Tulisan saya kali ini akan kembali nyerempet soal politik. Tapi hanya menyerempet, karena saya bukan politikus. barangkali bisa disebut pengamat paruh waktu karena saat menjadi anggota pimpinan puncak korporasi walaupun tidak boleh ikut politik praktis tetapi juga tidak boleh buta politik sama sekali. Tulisan ini terdiri dari beberapa buah catatan pendek yang saya kumpulkan sejak tahun 2012 lalu dengan judul judul:

  1. “They Vote The Government Out”
  2. “Lebih Gampang Jadi Politikus
  3. “Nyapres; Serius atau Becanda?”
  4. “Tiga Penggoda”

1. “They Vote The Government Out”.

Sejak bulan Nopember tahun 2016 lalu, banyak orang diseluruh dunia masih terperangah oleh kemenangan Donald Trump dalam pemilihan umum untuk menjadi presiden di Amerika Serikat.

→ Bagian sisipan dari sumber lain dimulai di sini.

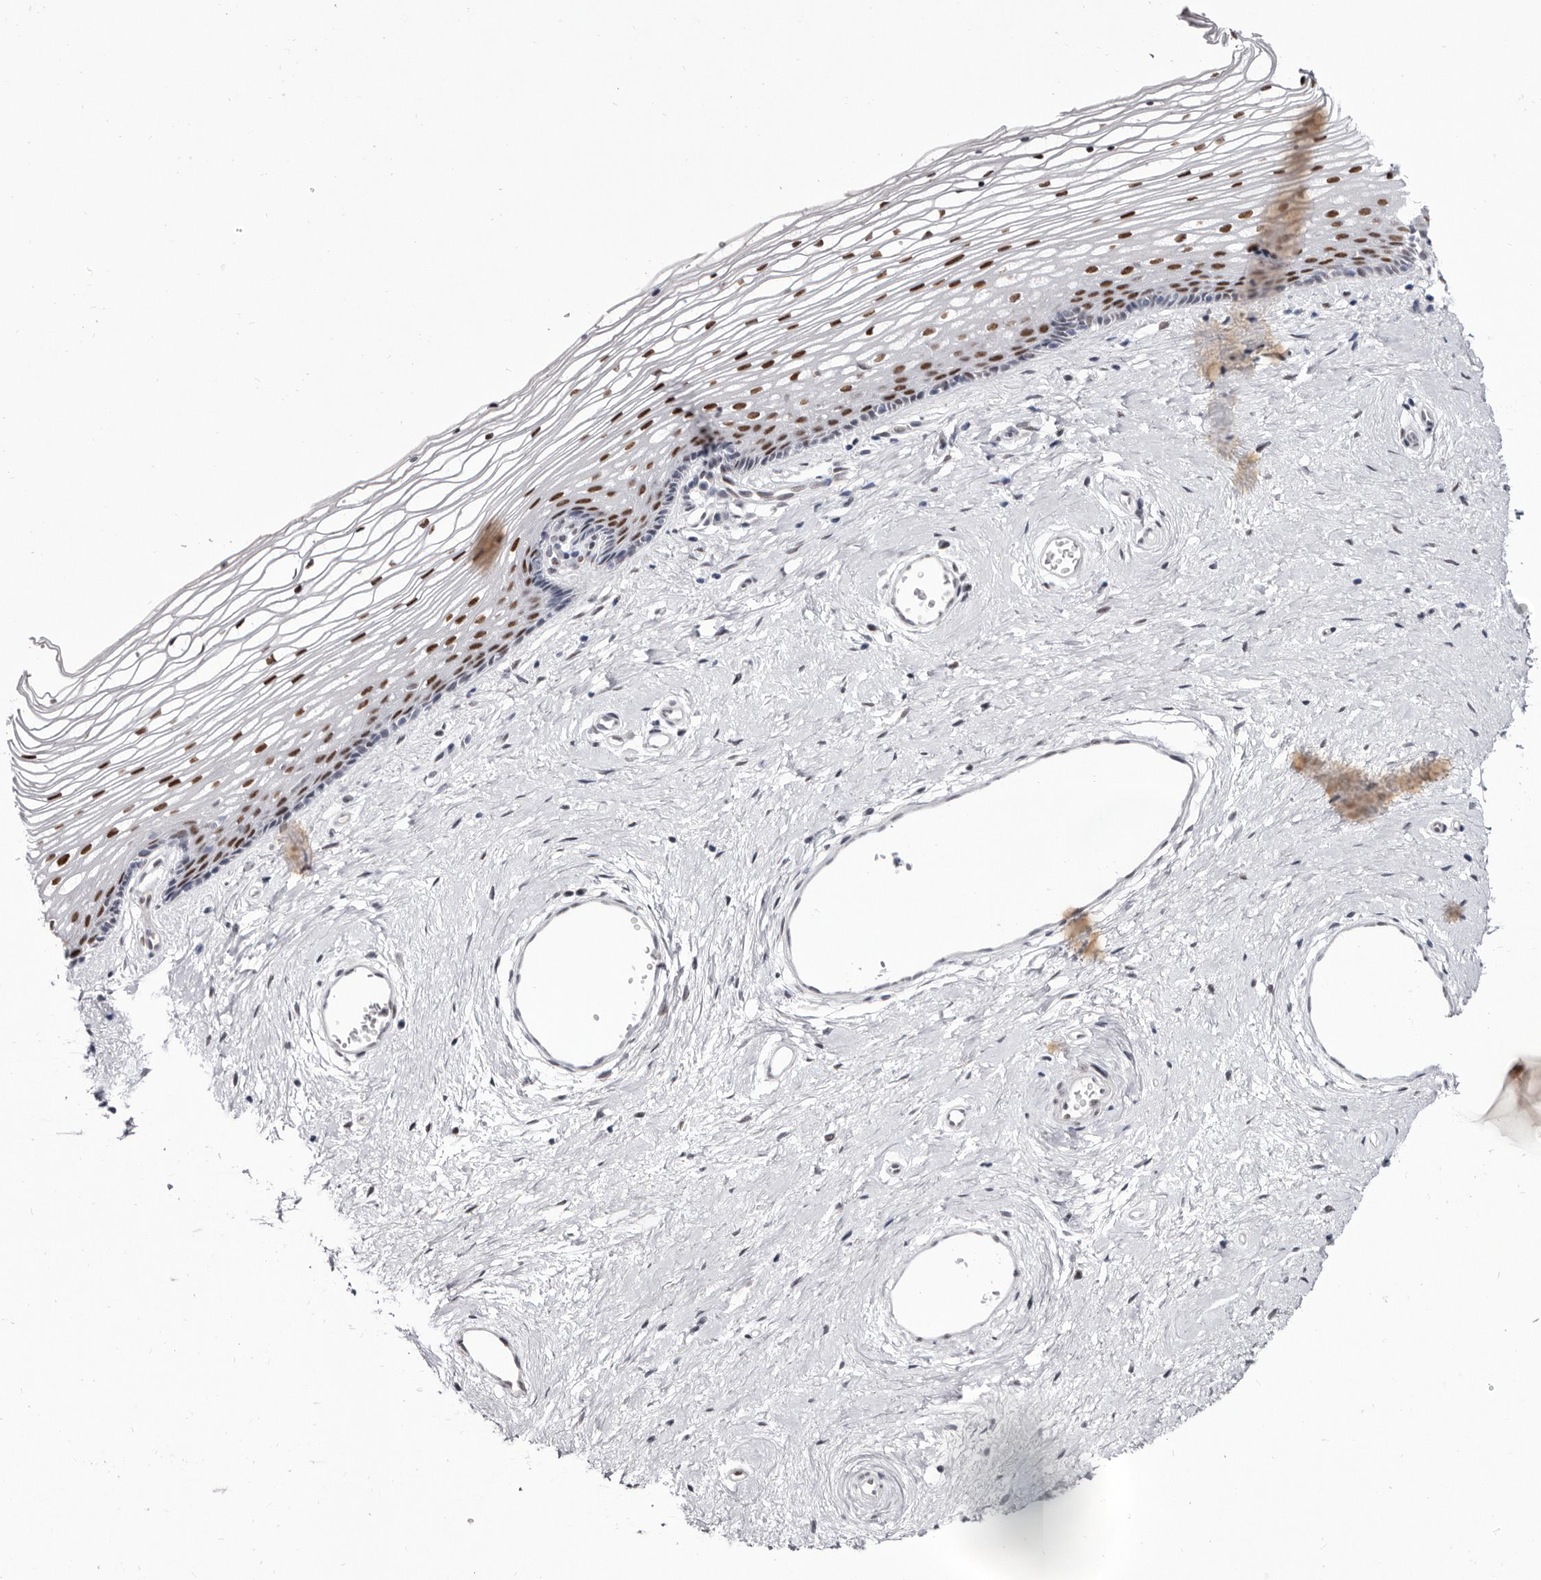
{"staining": {"intensity": "moderate", "quantity": ">75%", "location": "nuclear"}, "tissue": "vagina", "cell_type": "Squamous epithelial cells", "image_type": "normal", "snomed": [{"axis": "morphology", "description": "Normal tissue, NOS"}, {"axis": "topography", "description": "Vagina"}], "caption": "A medium amount of moderate nuclear positivity is present in about >75% of squamous epithelial cells in benign vagina.", "gene": "ZNF326", "patient": {"sex": "female", "age": 46}}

Semula, sebagian besar orang masih sangat yakin bahwa harapan Trump adalah kecil untuk bisa memenangkan pemilihan umum tersebut baik karena pengalaman Trump yang minim dalam berpolitik atau karena latar belakangnya sebagai orang bisnis yang memiliki banyak catatan yang dianggap meragukan. Kemenangan  Trump tersebut mengingatkan saya pada sebuah adagiom yang saya dengar dari seorang sahabat saya orang Australia di Melbourne, 40 th lalu. Adagiom tersebut populer diantara para politikus di beberapa  negara “Barat” khususnya Inggeris, Australia dan Negara-negara “Commonwealth”. Adagiom itu berbunyi sbb:

“People do not vote the government IN, they vote the government OUT”.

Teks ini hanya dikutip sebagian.